READING PASSAGE
* start *

Notebook

Introduction to Machine Learning with sklearn¶

In this exercise, we'll learn the basics of machine learning using sklearn (scikit-learn), Python's most popular ML library. We'll predict airline passenger numbers over time.

Part 1: Load and Prepare the Data¶

In [63]:

# JUST RUN THIS

from google.colab import drive
import pandas as pd

drive.mount('/content/gdrive')

# Load and clean the data
df = pd.read_csv('/content/gdrive/MyDrive/datasets/air_passengers.csv')
df.rename(columns={'#Passengers': 'Passengers'}, inplace=True)
df['Month'] = pd.to_datetime(df['Month'])

# Create our feature: months since start
df['Month_Count'] = (df['Month'].dt.year - 1949) * 12 + df['Month'].dt.month - 1

# Look at our data
print(f"\nWe have {len(df)} months of data")
df.head()


df.plot(x='Month', y='Passengers', label='Actual', figsize=(10, 6))

Drive already mounted at /content/gdrive; to attempt to forcibly remount, call drive.mount("/content/gdrive", force_remount=True).

We have 144 months of data

Out[63]:

<Axes: xlabel='Month'>

Part 2: Preparing Data for Machine Learning¶

In machine learning:

Features (X): What we use to make predictions (Month_Count)
Labels (y): What we're trying to predict (Passengers)

We also need to split our data:

Training data: Used to learn the pattern
Testing data: Used to check if we learned correctly

In [64]:

# JUST RUN THIS

# Create X and y for sklearn
# X needs to be 2D (that's why we use double brackets)
X = df[['Month_Count']]  # Features - notice the double brackets!
y = df['Passengers']     # Labels

print(f"X shape: {X.shape}")  # Should be (144, 1)

* end *

TASK DIRECTIONS
Reproduce the stretch of the sklearn notebook from "Training data: Used" through "be (144, 1)" word for word.

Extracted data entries
* start *

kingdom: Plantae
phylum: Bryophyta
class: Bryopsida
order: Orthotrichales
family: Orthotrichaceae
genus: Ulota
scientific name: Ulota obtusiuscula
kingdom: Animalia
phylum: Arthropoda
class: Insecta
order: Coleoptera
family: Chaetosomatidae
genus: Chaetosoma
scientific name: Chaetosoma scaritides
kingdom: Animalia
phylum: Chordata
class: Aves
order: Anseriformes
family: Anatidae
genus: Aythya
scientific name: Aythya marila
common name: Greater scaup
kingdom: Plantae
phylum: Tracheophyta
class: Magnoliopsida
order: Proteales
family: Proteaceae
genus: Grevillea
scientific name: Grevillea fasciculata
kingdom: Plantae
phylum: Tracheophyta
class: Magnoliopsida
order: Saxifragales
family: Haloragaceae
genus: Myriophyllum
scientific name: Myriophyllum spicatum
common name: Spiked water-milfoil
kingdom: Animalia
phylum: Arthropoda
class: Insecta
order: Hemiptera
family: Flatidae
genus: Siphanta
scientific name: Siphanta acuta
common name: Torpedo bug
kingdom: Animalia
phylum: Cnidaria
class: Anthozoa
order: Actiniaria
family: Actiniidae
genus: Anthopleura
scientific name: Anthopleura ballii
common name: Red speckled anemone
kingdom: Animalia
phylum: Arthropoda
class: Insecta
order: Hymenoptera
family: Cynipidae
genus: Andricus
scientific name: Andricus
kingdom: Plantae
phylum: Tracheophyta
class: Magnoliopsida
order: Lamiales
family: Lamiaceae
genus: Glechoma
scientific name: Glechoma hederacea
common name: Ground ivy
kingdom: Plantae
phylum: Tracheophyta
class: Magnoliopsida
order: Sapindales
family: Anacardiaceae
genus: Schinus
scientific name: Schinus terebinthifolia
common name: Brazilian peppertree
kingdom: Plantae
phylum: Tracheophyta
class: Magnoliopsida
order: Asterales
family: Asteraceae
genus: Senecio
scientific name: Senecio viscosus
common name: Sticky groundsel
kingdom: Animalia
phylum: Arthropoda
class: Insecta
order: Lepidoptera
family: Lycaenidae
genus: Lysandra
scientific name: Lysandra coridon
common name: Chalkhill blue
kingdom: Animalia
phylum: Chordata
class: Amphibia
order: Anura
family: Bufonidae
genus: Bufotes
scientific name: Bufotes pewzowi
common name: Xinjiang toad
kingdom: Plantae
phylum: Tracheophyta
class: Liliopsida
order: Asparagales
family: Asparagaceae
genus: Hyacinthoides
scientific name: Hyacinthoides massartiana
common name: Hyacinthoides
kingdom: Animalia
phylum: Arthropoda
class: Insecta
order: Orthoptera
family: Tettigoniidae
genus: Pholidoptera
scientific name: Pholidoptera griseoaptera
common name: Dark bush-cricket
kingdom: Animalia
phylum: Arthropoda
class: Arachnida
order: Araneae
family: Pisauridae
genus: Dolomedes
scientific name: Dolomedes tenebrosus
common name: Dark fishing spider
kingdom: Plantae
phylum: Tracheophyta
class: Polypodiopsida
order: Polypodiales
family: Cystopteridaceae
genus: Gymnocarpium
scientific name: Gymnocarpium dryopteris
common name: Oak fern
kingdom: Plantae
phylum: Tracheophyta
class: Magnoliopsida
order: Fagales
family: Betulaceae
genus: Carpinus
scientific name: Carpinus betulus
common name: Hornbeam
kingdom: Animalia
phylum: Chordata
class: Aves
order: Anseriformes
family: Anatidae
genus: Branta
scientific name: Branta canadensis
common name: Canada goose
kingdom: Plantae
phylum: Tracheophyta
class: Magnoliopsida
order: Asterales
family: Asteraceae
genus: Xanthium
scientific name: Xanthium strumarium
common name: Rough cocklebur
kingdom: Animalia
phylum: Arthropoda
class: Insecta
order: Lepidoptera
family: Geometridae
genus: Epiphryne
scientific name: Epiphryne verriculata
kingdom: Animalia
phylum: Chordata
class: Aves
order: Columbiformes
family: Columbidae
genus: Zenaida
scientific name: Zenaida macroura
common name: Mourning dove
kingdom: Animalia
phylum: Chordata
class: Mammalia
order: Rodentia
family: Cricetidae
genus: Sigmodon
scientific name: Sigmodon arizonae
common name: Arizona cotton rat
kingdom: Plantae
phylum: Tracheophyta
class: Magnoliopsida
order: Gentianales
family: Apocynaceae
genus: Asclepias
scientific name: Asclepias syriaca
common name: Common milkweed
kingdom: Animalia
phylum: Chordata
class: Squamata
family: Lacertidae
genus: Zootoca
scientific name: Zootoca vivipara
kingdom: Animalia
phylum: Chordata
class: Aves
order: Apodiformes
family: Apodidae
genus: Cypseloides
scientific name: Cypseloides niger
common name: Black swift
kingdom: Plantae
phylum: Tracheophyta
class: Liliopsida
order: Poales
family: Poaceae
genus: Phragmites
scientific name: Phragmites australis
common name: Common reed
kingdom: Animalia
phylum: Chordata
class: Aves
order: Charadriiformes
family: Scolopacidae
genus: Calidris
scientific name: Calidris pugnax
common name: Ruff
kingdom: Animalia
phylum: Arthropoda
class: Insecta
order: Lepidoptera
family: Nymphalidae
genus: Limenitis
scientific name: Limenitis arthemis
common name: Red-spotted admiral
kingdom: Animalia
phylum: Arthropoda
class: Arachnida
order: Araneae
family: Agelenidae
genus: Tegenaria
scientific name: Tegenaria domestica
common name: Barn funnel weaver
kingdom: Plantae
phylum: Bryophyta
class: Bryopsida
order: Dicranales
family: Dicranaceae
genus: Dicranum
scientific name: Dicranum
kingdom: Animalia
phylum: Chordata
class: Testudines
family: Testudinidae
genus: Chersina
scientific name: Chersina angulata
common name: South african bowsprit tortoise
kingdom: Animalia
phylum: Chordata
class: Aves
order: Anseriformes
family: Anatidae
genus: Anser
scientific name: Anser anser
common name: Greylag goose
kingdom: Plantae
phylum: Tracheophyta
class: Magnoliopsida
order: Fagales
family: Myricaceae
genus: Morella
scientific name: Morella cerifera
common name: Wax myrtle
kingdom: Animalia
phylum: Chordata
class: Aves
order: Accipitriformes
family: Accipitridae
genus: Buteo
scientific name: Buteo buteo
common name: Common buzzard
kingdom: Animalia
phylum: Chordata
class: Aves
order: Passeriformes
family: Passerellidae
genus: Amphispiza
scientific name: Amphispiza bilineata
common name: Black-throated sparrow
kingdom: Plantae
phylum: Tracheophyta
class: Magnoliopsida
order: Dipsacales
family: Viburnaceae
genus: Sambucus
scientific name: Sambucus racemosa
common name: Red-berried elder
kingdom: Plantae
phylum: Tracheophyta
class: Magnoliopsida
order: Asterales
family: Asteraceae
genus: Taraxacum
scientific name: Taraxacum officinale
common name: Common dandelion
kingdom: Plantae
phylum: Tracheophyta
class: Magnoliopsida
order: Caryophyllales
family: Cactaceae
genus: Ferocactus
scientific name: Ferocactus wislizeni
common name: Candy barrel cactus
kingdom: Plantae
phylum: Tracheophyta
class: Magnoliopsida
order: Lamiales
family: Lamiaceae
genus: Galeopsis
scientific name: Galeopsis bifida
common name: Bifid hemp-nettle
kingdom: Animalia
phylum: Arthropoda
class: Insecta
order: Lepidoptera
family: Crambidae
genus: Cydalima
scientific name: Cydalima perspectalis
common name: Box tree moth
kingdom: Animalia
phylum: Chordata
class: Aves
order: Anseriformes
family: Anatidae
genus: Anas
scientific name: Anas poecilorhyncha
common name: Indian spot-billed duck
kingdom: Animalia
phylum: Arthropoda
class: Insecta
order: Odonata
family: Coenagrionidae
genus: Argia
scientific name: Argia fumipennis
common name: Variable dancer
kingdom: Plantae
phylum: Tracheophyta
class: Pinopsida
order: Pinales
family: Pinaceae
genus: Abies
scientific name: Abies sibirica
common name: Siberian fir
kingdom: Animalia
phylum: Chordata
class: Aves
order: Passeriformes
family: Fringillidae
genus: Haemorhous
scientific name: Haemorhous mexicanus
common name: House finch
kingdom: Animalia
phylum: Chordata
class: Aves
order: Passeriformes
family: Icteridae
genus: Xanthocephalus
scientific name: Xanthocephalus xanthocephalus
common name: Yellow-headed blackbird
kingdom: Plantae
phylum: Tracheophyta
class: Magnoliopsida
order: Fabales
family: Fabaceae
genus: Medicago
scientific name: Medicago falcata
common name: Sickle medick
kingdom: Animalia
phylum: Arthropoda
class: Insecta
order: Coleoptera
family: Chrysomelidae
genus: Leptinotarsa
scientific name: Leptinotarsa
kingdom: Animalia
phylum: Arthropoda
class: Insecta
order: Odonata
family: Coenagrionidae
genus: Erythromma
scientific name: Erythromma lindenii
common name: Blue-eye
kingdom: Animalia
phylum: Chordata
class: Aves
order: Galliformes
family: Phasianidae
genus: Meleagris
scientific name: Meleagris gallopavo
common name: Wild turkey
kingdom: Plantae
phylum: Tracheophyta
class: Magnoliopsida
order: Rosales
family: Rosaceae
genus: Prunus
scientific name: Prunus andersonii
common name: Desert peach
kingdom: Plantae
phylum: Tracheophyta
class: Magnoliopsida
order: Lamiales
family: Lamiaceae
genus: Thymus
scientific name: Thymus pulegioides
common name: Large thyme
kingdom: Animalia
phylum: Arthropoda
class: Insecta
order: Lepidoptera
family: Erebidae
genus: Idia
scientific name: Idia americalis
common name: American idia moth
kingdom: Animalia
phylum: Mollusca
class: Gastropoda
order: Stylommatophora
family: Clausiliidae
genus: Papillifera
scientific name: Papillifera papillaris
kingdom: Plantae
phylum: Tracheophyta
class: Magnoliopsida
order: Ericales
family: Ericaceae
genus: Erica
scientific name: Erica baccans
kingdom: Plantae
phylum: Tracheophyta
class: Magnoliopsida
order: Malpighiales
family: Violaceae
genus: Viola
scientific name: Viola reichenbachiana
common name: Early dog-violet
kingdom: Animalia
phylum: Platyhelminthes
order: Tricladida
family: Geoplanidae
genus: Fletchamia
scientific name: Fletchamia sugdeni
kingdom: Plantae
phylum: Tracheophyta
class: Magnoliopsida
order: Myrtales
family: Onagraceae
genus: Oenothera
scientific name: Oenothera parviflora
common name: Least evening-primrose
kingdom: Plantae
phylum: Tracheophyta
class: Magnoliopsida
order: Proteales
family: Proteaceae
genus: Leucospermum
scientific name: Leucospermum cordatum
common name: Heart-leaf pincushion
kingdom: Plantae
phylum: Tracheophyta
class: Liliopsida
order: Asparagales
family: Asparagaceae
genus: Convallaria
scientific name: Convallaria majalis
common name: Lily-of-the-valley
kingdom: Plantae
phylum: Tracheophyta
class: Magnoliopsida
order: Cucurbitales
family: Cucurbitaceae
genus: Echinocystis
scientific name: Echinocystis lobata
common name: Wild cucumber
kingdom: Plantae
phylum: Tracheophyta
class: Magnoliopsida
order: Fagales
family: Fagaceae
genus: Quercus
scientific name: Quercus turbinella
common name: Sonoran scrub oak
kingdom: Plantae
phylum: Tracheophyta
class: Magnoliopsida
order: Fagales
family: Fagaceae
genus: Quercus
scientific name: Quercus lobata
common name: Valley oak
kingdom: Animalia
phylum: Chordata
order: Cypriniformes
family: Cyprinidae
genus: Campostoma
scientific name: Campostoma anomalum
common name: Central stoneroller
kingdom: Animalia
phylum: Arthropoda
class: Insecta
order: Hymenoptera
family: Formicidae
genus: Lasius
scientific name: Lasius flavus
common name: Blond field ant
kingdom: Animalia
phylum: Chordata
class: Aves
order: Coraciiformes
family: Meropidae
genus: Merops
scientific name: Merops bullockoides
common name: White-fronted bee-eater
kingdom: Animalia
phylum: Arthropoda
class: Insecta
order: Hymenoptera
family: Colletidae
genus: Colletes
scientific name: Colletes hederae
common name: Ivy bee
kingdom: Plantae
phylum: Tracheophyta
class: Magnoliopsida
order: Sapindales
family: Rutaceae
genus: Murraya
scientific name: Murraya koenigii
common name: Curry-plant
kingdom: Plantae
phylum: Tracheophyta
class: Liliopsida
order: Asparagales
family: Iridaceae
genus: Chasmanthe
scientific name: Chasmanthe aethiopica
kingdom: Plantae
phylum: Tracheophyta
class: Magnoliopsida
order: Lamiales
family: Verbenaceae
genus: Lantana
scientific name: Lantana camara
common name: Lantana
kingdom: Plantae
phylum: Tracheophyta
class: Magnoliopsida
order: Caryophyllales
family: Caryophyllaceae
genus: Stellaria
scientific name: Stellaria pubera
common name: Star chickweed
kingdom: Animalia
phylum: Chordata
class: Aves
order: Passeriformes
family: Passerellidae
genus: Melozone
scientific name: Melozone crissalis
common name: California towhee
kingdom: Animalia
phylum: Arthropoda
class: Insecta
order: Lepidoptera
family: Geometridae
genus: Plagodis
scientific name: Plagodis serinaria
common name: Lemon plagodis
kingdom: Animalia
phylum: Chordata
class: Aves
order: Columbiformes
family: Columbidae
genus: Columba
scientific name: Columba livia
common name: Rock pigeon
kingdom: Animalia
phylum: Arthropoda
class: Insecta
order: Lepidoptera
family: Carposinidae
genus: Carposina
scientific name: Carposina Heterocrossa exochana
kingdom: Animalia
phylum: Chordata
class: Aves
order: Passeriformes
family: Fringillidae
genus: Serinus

* end *

WORKED SOLUTION
Training data: Used to learn the pattern
Testing data: Used to check if we learned correctly

In [64]:

# JUST RUN THIS

# Create X and y for sklearn
# X needs to be 2D (that's why we use double brackets)
X = df[['Month_Count']]  # Features - notice the double brackets!
y = df['Passengers']     # Labels

print(f"X shape: {X.shape}")  # Should be (144, 1)